Interface regulation of diamond-doped GaInSn composites

Diamond-doped GaInSn thermal interface materials have broad application prospects in the field of electronic thermal management. However, the poor wettability of diamond and liquid metal makes the fabrication of composites through simple mechanical agitation difficult. In this study, the wettability between GaInSn and diamond was improved by reducing the surface tension of liquid metal and improving the anisotropy of the diamond surface. The diamond/liquid metal (Dia/LM) interface structure was regulated by controlling the gallium oxide content. Ga2O3 was enriched in the GaInSn and diamond contact surface, which can reduce the surface tension of the liquid metal, improve the wettability of GaInSn to diamond, produce a mechanical locking force with the diamond surface, strengthen the bonding between the liquid metal and the diamond, and reduce the thermal resistance of the liquid metal/diamond interface.
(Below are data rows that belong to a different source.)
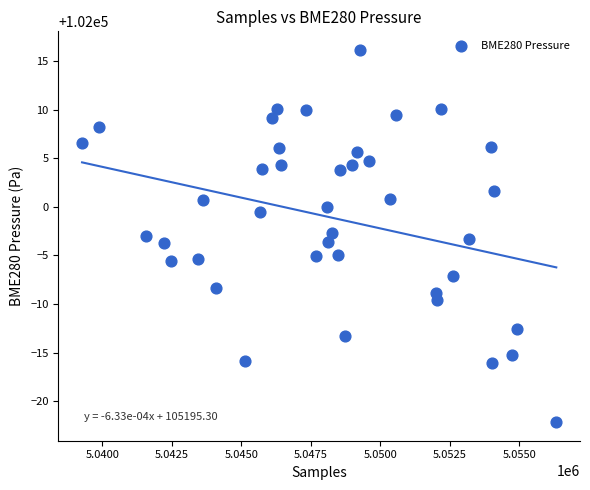

What is the range of X values (max minus min)?

17065.0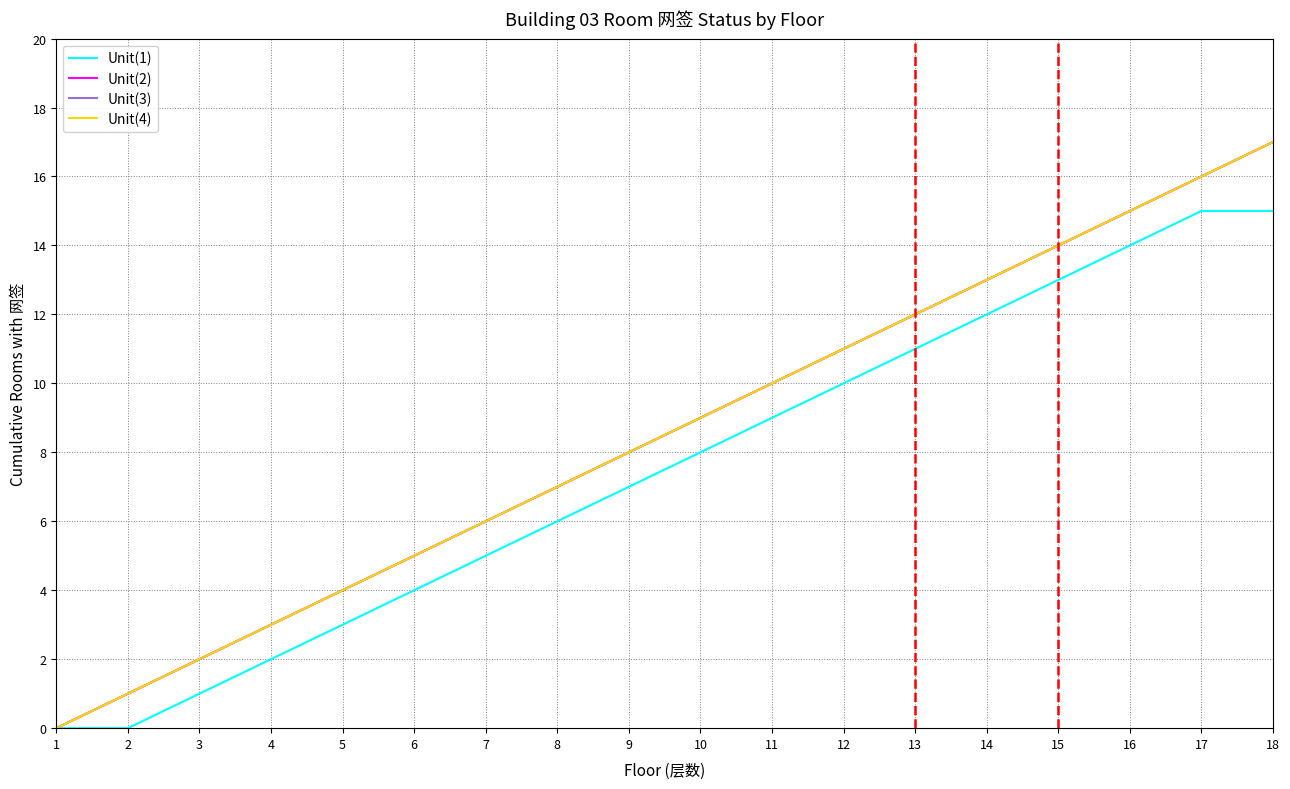

Does the chart display data point markers on the line(s)?

No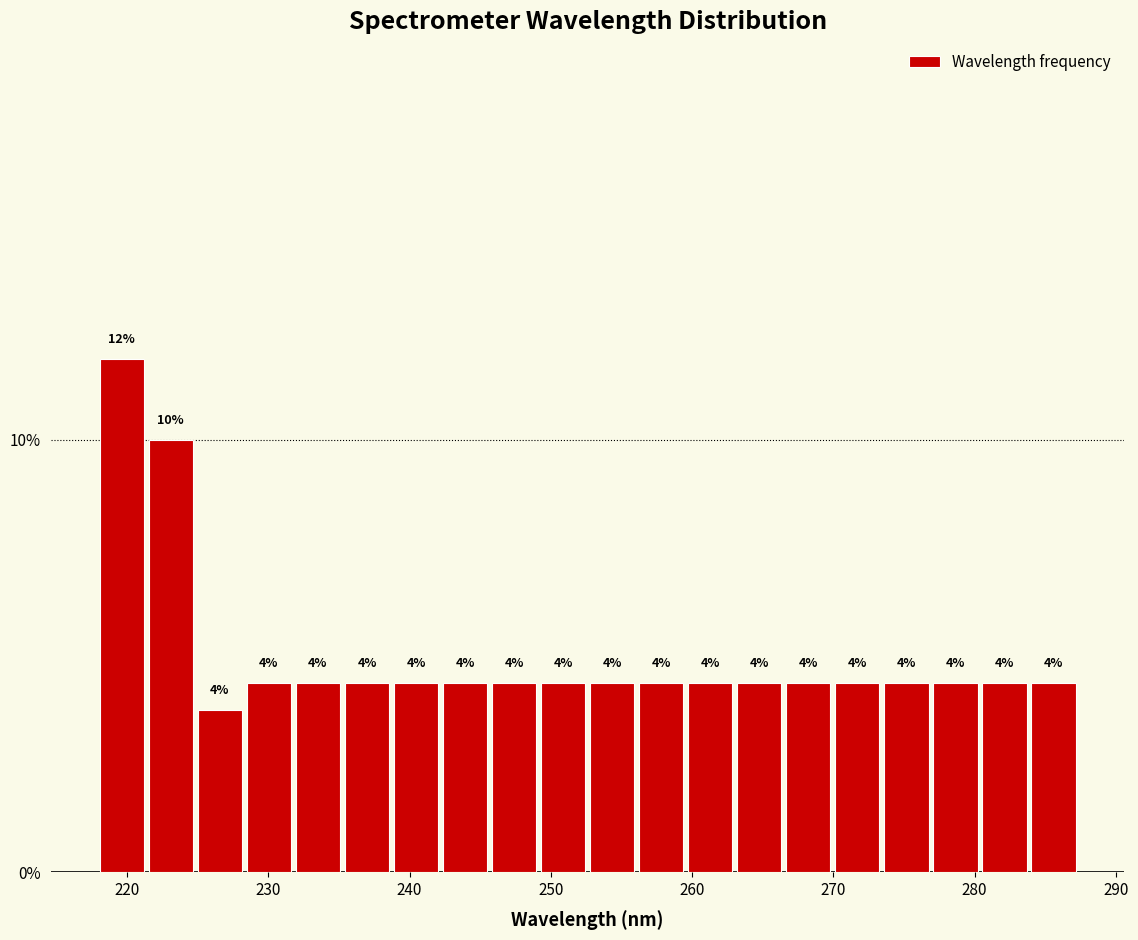

Read against the x-axis, roughly where is the centre of the tallest bar?

220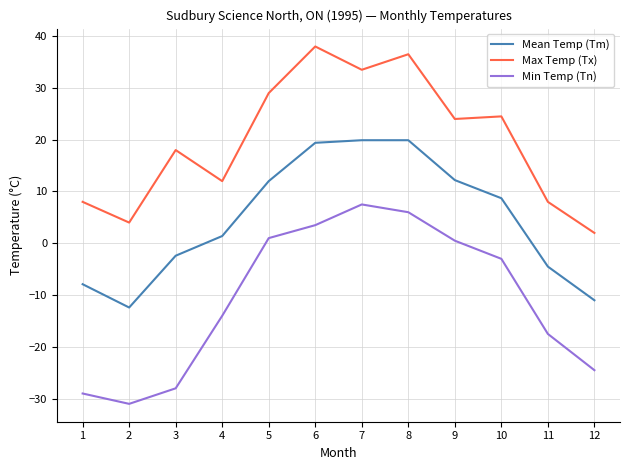

Read the Max Temp (Tx) value at 7.

33.5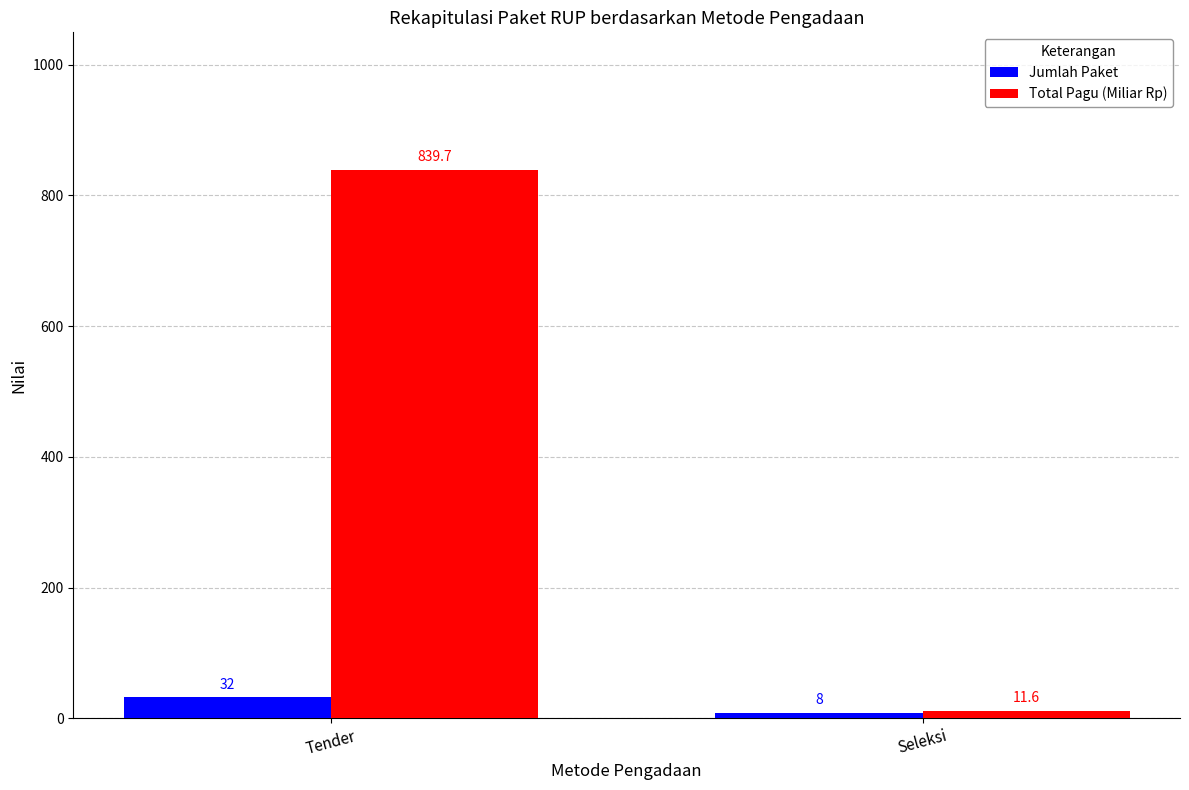

Reading left to right, what are all the values shown in this chart?

Jumlah Paket: 32.0	8.0
Total Pagu (Miliar Rp): 839.7	11.6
The Dia/LM interface structure was controlled by using crushed diamond. Result shows that the wettability of the surface (111) of the diamond was the best. The (100) and (110) planes with poor wettability were cut by the crushed diamond cleavage step, and the area of the crystal plane with poor wettability was reduced, thus improving the wettability of the liquid metal. The improvement of the crushed diamonds' wettability was verified by molecular dynamics calculation. The composite preparation technology of diamond and the GaInSn liquid metal was optimized, and the high-performance Dia/LM thermal interface material was prepared by ultrasonic-assisted and micro-oxidation methods.